GO enrichment analysis for the genes with increased TE upon exposure to blue light showed that the ribosome-related GO categories were seen only in the DMSO control (Fig. 5a–c). Conversely, ribosome-related GO categories were not represented in the presence of chloroplast inhibitors, suggesting that chloroplast function is also required for the translational activation of the ribosome-related genes in addition to nuclear light reception. Photosynthesis-related GO categories still came out on top even under DCMU (Fig. 5b). In angiosperms, there are two types of electron transport: linear electron transport from photosystem (PS) II to PS I and cyclic electron transport in PS I. The electrons transferred by cyclic electron transport in PS I could eventually produce ATP through ATP synthase (Yamori and Shikanai 2016). Since the electron transport is possible without PS II, it is supposed that activation of photosynthesis-related genes is reasonable, even if the linear electron flow from PS II to PS I is inhibited by DCMU. Due to this reason, it is inferred that photosynthesis-related GO categories are still seen under DCMU application. On the other hand, the GO categories related to beta-D-glucan came out on top under norflurazon (Fig. 5c). Beta-D-glucan is an important component of the cell wall (Boex-Fontvieille et al. 2014; Nevins et al. 1977). We speculate that inhibition of carotenoid biosynthesis by norflurazon leads to increased biosynthesis of beta-D-glucan in an attempt to reduce photooxidative stress by thickening the cell wall.

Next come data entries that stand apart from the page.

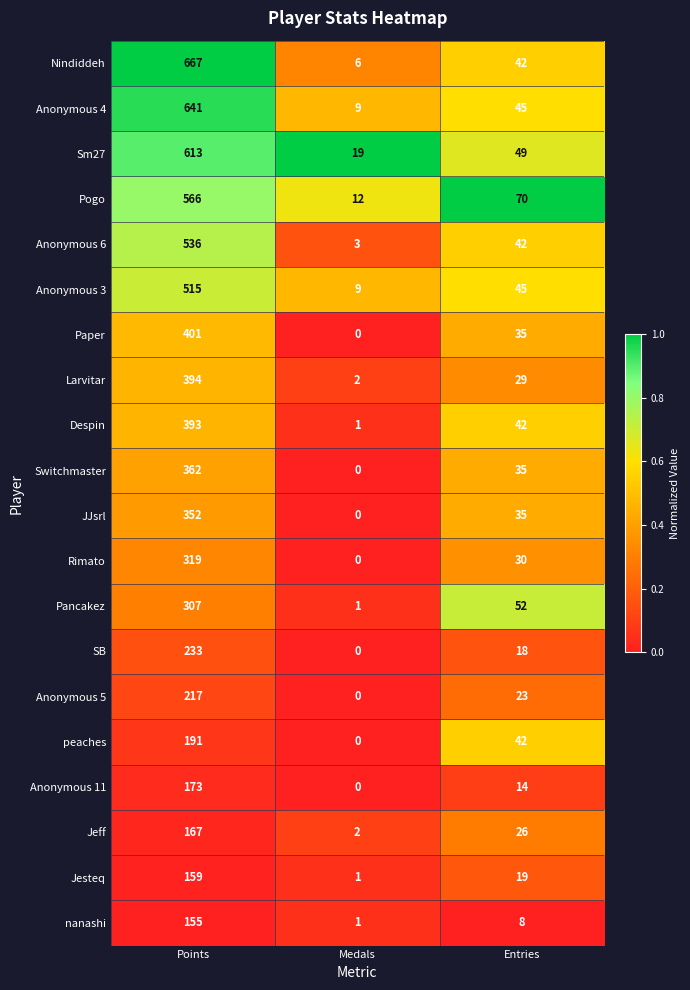

True or false: Pogo has a value of 12 at Medals.

True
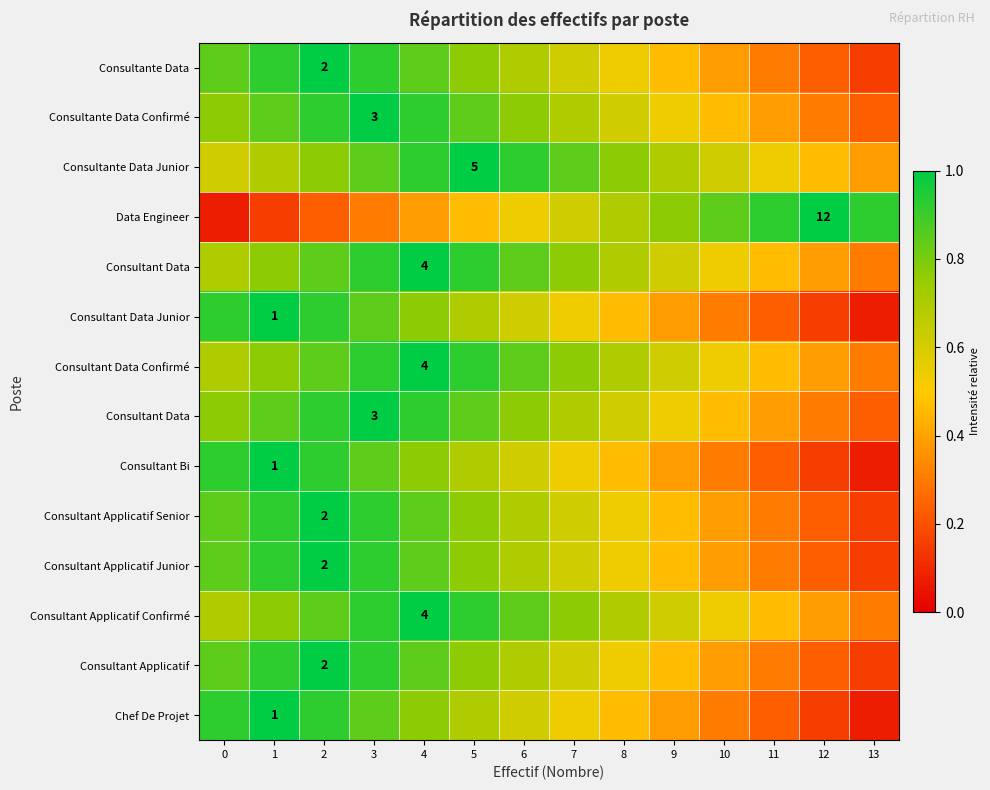

Which has a higher value, 13 or 12?

12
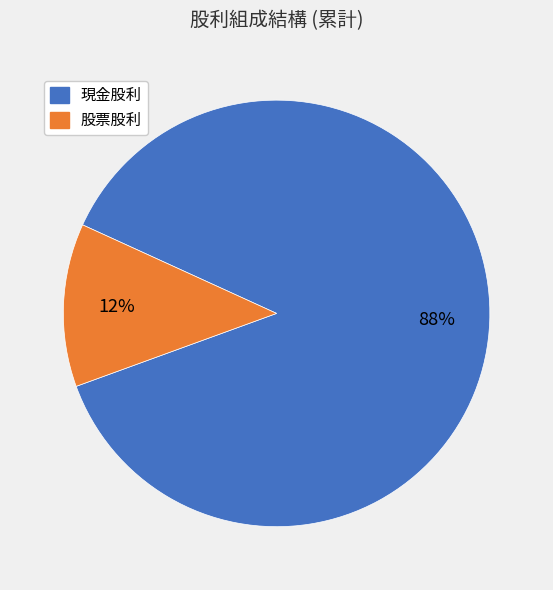

Is 現金股利 the majority of the pie?

Yes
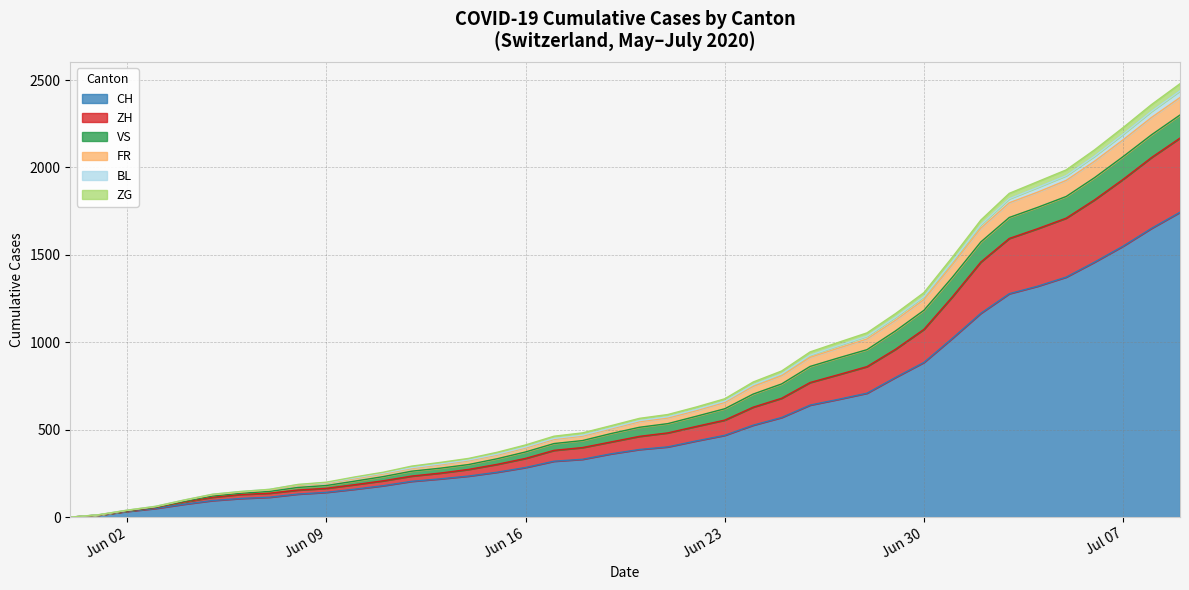

True or false: ZH and CH cross at least once.

False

It is possible that DMSO treatment negatively affects the responsiveness of gene expression to blue light exposure. Certain ribosome-related GO categories such as ribosome maturation and large subunit biogenesis, which were seen in the GO category with elevated TE in WT (Fig. 2a), were not seen in the DMSO result (Fig. 5a). However, even under the DMSO background, our work demonstrated that the translation of ribosome-related genes was significantly affected by the effect of photosynthesis inhibitors.

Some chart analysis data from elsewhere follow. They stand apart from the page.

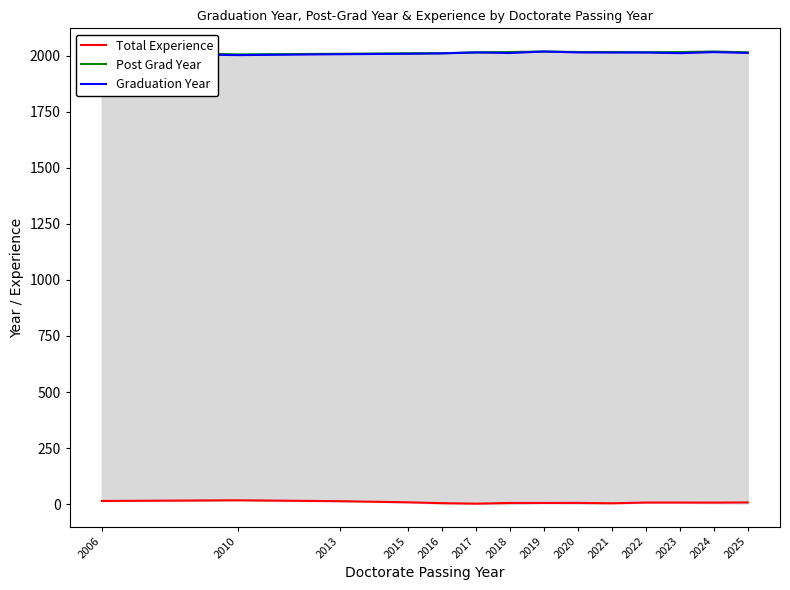

List the labels in order of Post Grad Year value, largest first.

2019, 2024, 2006, 2020, 2018, 2023, 2021, 2025, 2022, 2017, 2016, 2015, 2013, 2010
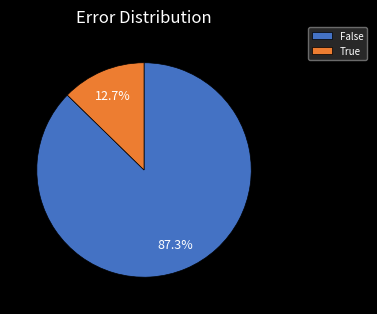

What is the total percentage of False and True?

100.0%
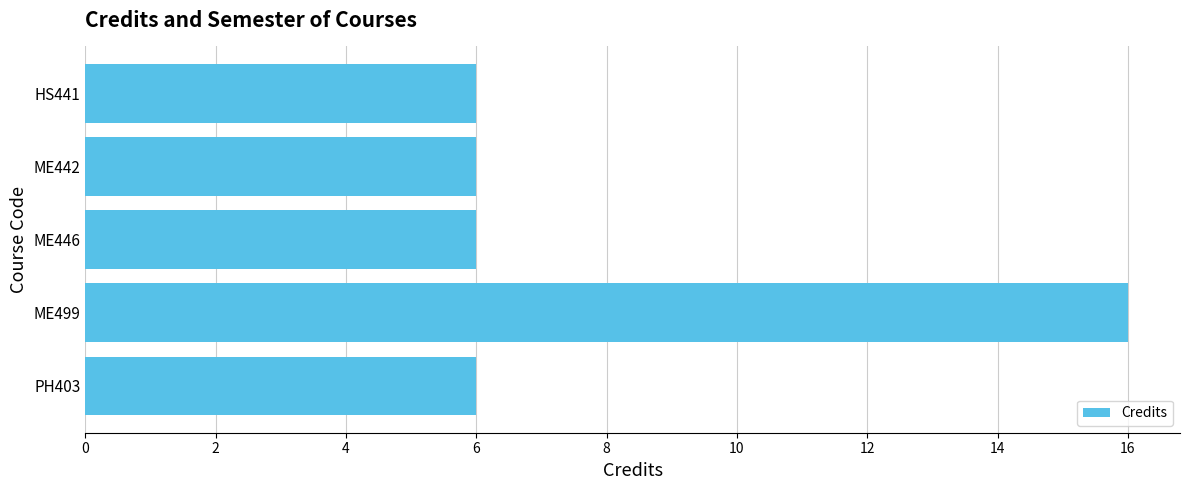

How many bars are there in total?

5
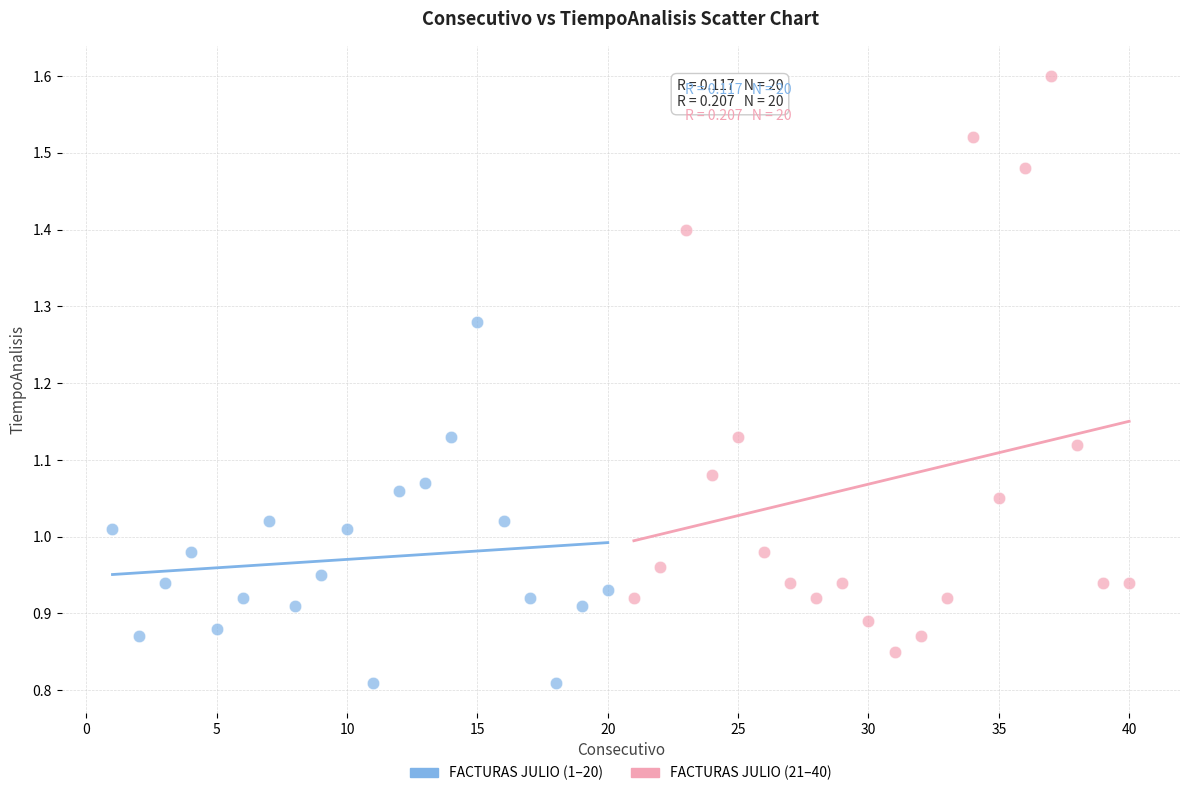

Which series contains the highest Y value?

FACTURAS JULIO (21–40)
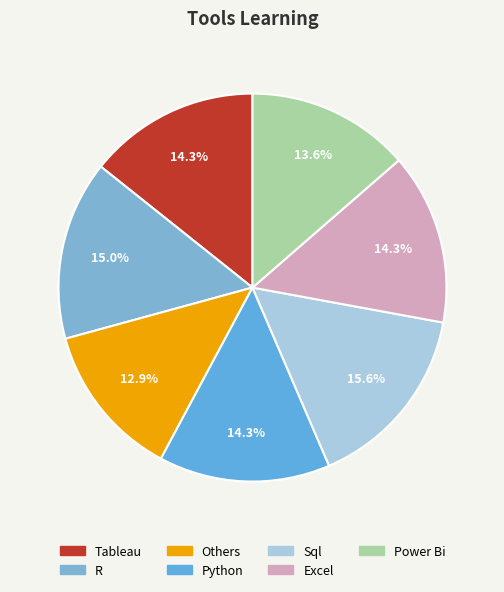

Which category has the smallest portion of the pie?

Others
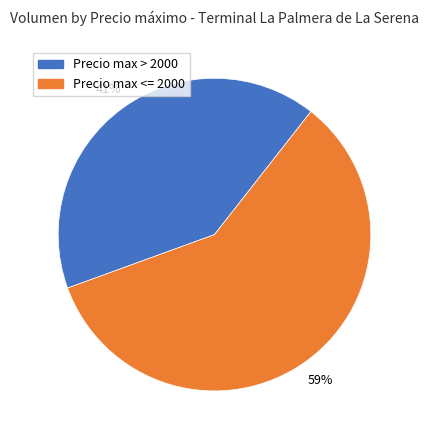

To the nearest percent, what is the difference between the largest and smallest slice percentages?

18%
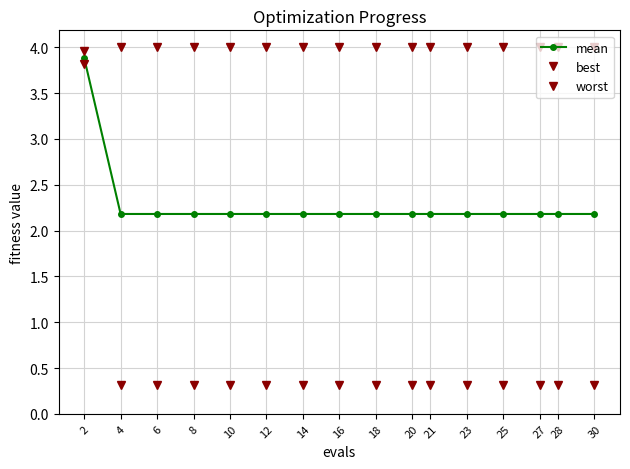

How many series are shown in this chart?

3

Based on the results derived from the analyses of the mutants and the chloroplast inhibition treatments, we suggest that signals from the nucleus and chloroplasts are required for activation of translation of ribosome-related genes during blue-light reception. We believe that this study will be useful in understanding the changes in gene expression at the translational level upon perception of blue light for photomorphogenesis.